As both John Menadue and Ian McAuley have argued in recent posts there are good social reasons for governments to intervene to modify the outcomes from a purely capitalist economy. Right now rising inequality and taxation avoidance by companies and wealthy people are priority issues that should be addressed. It is also possible that the impact on the government budget from increasing inequality could have a negative impact on future economic growth.
I think, however, it is going a step too far to suggest that capitalism is leading to low wages which then result in a shortage of demand, and that this is the reason for the failure of business investment and economic growth to pick-up, especially in the US.
The fact is that currently – and indeed for decades – US domestic investment has been greater than US savings. The difference between the two is identically equal to the US current account deficit, which amounted to as much as 6 per cent of GDP immediately prior to the GFC, and is still running at around 2 ½ per cent of GDP notwithstanding generally sluggish domestic demand and a significant depreciation of the US dollar. So the US is not short of demand in aggregate, although some might prefer a different pattern of that demand. Instead it is arguable the US needs to reduce its reliance on other people’s savings. Indeed with China holding around 40 per cent of US government debt, this is hardly the basis for an independent foreign policy and maintaining US supremacy in the Asia-Pacific region.
But what is required to restore a better balance between investment and savings in the US, and also in many other capitalist economies which are relying on the savings of foreigners?

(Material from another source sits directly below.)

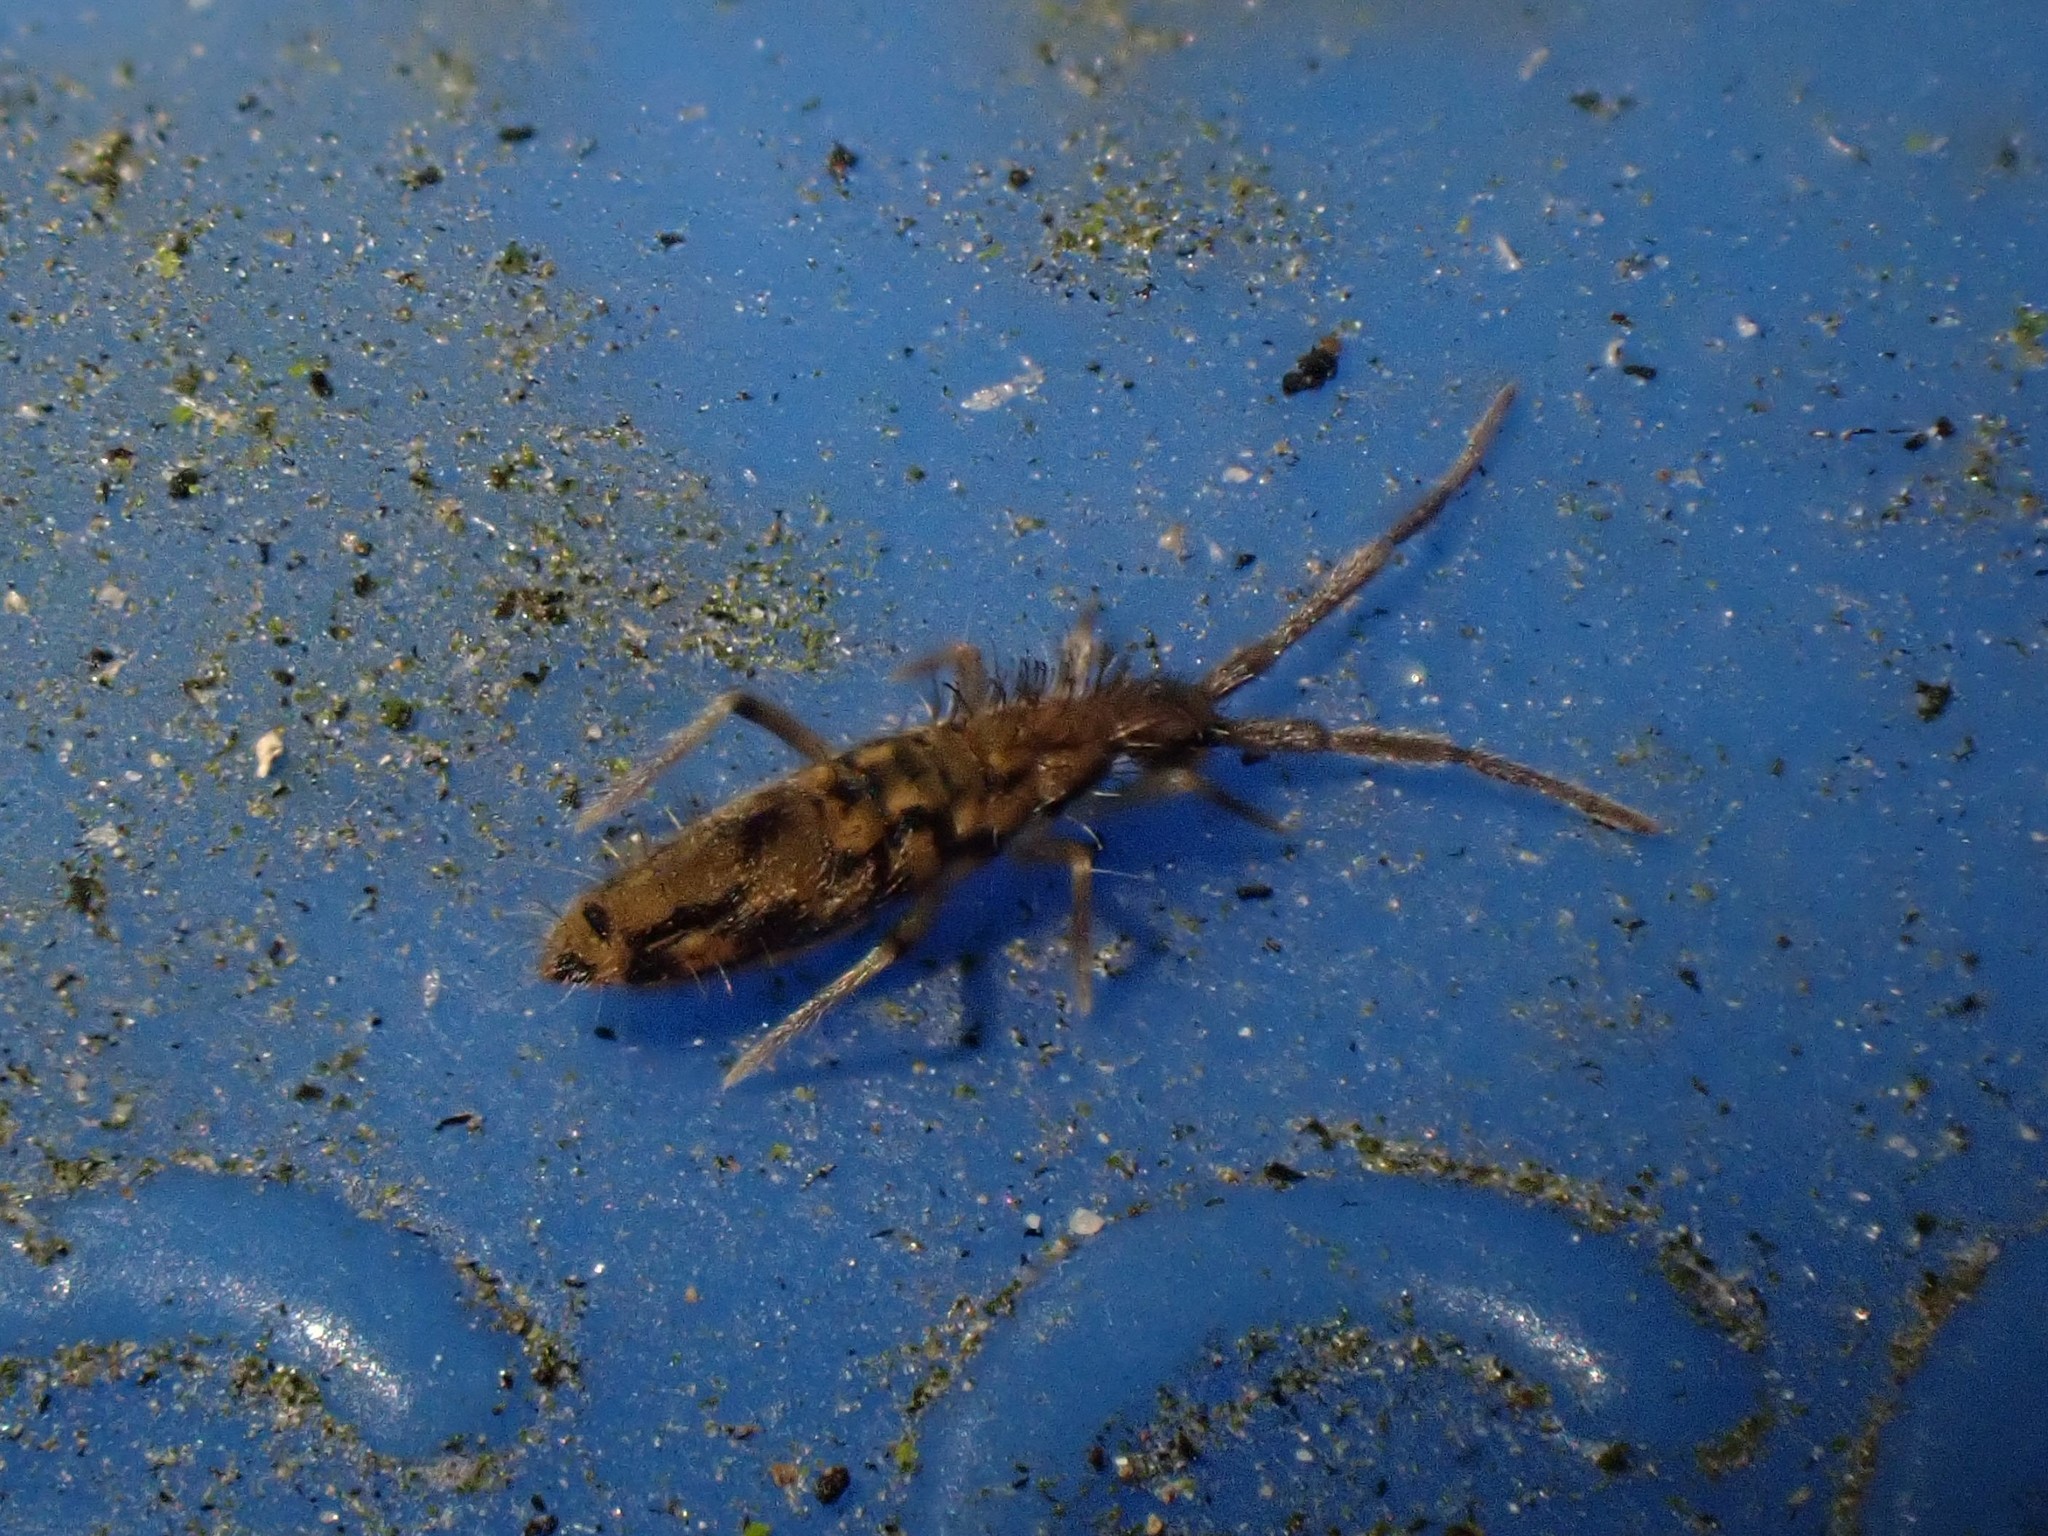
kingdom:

One view, most prominently promulgated by Larry Summers, a former Secretary of the US Treasury, is that there is an excess supply of savings in the world. Accordingly action needs to be taken to reduce the global savings rate, even if that is not true for many rich capitalist countries.
To the extent that excess global savings are a problem, the principal country responsible is China. Furthermore, China has been over-investing and many of its domestic investments are under-utilised. But if investment in China is more closely related to demand in future, potentially there could be even more flows of Chinese savings to the US and elsewhere. Interestingly China agrees, to at least some extent, and its economic strategy envisages increasing consumption and lowering both investment and particularly savings. So effectively there is a measure of international agreement that the present global economic imbalances are not because capitalism has been paying wages that are too low, but rather because communism has been doing this.
The question then is what consequences would flow from a better global balance between savings and investment. In the US the reduction of the current account deficit would require some combination of a real exchange rate depreciation and increased savings. Both of these changes would reduce US consumption but this reduction could be more than offset by increased foreign demand and less reliance on imports, so that economic growth would be likely to pick up. But returning to our starting point, an increase in US wages and consumption is not the way to restore the health of the US economy.
For those of us who favour a more equal distribution of income an increase in minimum wages may well have a role in the US, where the minimum wage is very low, but only if it leads to an improvement in the relative wages of low paid people, and not an across-the-board increase in wages generally. A more lasting solution is to improve the skills of people on the margin of employment so that they can obtain the jobs of the future. It is in this respect that capitalism is too often at fault and risks being unsustainable unless it is prepared to make greater efforts to train people, and to train them not just for today’s jobs but also so that they can move easily to tomorrow’s jobs.
Michael Keating was formerly Secretary of the Department of Finance, and Secretary of the Department of Prime Minister and Cabinet.